Il faut arriver à gérer la contradiction entre politique agricole et politique alimentaire.

Philippe Chalmin, économiste, Flambée des prix alimentaires : pourquoi l’Afrique de l’Ouest est au bord d’une crise majeure

Cette deuxième solution reste selon moi assez pertinente. Trouver des prix qui conviennent aussi bien aux producteurs, mais également qui permettent aux consommateurs de s’y retrouver. C’est le défi qu’on doit essayer de relever. A défaut de gérer cette contradiction, il faut clairement augmenter le pouvoir d’achat pour permettre de supporter les nouveaux. Aussi, il est important d’entretenir des relations commerciales saines avec les partenaires économiques. Cela passera par la lutte effective contre la contrebande dans le cas du Nigeria.

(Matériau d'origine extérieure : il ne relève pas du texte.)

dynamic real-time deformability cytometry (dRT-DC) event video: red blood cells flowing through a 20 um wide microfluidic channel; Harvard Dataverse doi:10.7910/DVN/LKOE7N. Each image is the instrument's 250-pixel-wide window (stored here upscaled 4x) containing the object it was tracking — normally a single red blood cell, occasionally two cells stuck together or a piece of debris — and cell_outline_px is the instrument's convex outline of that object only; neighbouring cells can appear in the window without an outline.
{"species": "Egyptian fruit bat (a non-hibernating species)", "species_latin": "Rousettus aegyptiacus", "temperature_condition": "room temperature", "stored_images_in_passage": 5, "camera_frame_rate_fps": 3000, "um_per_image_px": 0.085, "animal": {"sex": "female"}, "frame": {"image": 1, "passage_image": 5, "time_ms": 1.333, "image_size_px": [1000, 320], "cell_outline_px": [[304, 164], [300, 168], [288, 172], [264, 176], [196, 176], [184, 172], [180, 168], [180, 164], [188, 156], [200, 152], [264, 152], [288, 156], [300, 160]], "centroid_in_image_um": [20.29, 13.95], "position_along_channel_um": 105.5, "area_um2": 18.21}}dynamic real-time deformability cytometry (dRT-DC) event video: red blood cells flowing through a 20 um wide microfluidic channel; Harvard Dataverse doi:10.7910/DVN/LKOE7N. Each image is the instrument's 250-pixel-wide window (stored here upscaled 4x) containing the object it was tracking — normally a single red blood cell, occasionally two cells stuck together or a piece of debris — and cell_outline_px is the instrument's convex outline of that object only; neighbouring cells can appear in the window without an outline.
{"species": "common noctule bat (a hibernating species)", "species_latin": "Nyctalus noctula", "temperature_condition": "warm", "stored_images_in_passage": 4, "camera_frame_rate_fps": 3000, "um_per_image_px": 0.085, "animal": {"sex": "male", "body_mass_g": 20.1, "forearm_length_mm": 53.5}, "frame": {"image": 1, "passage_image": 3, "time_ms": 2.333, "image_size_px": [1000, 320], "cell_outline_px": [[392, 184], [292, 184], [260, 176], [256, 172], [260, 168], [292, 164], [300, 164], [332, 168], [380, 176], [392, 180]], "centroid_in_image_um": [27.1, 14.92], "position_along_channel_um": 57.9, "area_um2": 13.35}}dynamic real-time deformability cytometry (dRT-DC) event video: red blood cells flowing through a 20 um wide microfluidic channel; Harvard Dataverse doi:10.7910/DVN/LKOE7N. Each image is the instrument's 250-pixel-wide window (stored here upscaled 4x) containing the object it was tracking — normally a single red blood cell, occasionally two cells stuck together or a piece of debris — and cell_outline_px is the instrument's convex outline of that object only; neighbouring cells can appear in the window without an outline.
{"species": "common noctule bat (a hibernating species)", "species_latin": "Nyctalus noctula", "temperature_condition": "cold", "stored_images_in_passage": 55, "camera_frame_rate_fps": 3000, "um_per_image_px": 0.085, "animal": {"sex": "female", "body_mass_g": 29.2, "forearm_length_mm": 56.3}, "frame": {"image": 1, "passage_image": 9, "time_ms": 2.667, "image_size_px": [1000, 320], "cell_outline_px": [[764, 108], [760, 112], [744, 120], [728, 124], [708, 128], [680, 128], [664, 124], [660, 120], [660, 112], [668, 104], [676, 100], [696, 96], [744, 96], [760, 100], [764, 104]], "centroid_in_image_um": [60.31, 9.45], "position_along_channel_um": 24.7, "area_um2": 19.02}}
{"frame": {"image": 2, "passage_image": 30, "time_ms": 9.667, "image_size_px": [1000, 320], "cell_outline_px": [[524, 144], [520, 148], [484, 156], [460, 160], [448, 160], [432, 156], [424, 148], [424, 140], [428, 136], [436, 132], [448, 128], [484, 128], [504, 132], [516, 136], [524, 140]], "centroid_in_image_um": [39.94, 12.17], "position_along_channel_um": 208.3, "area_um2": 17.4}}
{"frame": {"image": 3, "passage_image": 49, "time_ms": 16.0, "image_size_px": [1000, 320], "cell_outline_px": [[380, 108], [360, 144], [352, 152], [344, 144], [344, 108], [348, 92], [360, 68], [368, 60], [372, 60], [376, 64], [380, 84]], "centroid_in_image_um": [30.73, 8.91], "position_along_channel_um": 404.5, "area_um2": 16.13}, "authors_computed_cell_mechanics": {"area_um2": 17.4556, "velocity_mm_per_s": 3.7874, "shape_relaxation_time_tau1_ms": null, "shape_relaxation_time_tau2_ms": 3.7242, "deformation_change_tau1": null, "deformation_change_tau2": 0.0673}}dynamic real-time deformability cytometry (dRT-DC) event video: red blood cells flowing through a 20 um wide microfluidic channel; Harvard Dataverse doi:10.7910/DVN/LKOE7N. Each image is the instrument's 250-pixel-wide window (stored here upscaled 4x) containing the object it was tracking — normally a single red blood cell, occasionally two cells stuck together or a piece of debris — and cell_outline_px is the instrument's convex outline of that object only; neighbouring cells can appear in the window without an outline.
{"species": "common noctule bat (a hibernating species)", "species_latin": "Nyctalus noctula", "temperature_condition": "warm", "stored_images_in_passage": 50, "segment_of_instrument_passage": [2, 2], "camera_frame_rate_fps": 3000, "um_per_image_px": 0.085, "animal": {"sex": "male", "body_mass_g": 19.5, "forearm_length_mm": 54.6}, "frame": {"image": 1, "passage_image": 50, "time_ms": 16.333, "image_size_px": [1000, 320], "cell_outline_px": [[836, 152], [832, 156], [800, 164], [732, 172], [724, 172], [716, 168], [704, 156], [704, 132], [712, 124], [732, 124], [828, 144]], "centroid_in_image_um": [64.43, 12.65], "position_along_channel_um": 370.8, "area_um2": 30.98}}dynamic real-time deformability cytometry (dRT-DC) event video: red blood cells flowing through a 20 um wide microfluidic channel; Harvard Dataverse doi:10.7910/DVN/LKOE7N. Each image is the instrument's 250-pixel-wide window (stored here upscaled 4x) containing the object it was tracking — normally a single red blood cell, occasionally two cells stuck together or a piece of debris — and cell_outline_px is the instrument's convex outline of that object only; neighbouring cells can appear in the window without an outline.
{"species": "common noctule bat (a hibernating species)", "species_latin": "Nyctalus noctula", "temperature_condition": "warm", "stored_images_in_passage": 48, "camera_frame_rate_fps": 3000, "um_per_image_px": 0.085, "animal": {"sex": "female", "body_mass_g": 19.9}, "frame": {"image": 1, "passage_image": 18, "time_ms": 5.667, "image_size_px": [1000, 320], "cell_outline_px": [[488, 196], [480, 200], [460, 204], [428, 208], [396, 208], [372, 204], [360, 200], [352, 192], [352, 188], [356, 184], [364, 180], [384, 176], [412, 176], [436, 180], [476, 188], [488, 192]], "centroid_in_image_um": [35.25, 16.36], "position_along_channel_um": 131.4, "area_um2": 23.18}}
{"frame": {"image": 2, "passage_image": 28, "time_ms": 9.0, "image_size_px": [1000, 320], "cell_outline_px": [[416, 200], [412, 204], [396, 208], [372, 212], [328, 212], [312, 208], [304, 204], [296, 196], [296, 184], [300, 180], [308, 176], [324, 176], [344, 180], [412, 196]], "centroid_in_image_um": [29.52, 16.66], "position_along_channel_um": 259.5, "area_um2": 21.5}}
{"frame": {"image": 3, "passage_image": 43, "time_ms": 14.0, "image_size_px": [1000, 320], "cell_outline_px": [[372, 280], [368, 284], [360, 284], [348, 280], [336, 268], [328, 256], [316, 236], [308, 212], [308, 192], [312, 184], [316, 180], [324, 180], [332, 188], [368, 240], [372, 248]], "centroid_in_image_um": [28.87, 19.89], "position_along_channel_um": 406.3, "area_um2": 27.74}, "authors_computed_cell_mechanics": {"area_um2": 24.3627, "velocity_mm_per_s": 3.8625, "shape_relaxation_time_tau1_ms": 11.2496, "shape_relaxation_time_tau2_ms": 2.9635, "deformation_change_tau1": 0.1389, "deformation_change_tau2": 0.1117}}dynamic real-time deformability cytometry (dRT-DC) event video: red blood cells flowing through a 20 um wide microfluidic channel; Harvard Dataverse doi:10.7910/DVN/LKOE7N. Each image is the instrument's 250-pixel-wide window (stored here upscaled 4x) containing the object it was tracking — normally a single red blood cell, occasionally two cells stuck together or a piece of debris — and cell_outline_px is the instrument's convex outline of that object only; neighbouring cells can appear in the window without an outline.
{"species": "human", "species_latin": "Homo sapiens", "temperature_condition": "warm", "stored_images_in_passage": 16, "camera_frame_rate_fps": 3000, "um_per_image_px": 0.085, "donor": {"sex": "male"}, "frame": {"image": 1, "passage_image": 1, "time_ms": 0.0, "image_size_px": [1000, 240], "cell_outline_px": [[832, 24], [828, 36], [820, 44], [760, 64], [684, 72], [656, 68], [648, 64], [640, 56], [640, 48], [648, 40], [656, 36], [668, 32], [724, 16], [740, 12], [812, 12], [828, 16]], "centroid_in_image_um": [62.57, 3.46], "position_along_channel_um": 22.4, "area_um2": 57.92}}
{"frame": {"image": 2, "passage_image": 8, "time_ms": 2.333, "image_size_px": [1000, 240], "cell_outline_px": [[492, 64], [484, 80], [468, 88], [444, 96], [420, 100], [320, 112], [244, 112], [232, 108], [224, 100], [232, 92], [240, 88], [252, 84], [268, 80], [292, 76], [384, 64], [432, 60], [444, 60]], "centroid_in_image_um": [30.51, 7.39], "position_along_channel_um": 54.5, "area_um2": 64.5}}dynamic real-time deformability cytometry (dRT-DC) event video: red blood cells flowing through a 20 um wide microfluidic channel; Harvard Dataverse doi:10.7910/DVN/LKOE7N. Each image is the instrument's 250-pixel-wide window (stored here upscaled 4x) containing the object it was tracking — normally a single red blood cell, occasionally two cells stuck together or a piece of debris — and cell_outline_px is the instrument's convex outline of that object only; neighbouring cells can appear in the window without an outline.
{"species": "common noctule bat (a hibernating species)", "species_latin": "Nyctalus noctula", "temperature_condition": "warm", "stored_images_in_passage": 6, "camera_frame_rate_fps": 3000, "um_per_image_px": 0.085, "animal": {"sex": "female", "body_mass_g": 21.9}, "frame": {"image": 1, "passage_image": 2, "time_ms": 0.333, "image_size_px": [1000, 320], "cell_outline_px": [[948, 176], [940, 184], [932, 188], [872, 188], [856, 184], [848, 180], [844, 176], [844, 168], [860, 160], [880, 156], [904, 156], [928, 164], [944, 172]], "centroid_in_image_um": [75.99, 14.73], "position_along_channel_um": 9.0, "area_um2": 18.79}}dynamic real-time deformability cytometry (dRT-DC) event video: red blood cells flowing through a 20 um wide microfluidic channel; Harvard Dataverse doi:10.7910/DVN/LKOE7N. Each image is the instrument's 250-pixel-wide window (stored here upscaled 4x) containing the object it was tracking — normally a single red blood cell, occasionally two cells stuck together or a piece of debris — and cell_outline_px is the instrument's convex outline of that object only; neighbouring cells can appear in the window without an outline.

Et par la détermination de certaines limites à la présence chinoise sur le continent. Reste à savoir si la dette de l’Afrique envers la Chine n’est pas un bâillon assez efficace contre toute tentative africaine de protectionnisme vis-à-vis de la Chine.

En résumé, il faut mettre fin à cette inflation. Ou donner les moyens aux consommateurs d’y faire en augmentant leur pouvoir d’achat. J’espère que cette question occupe l’esprit de nos dirigeants. Et que les mois à venir, nous pourrons observer une détente de la situation. En attendant, bon courage à tous.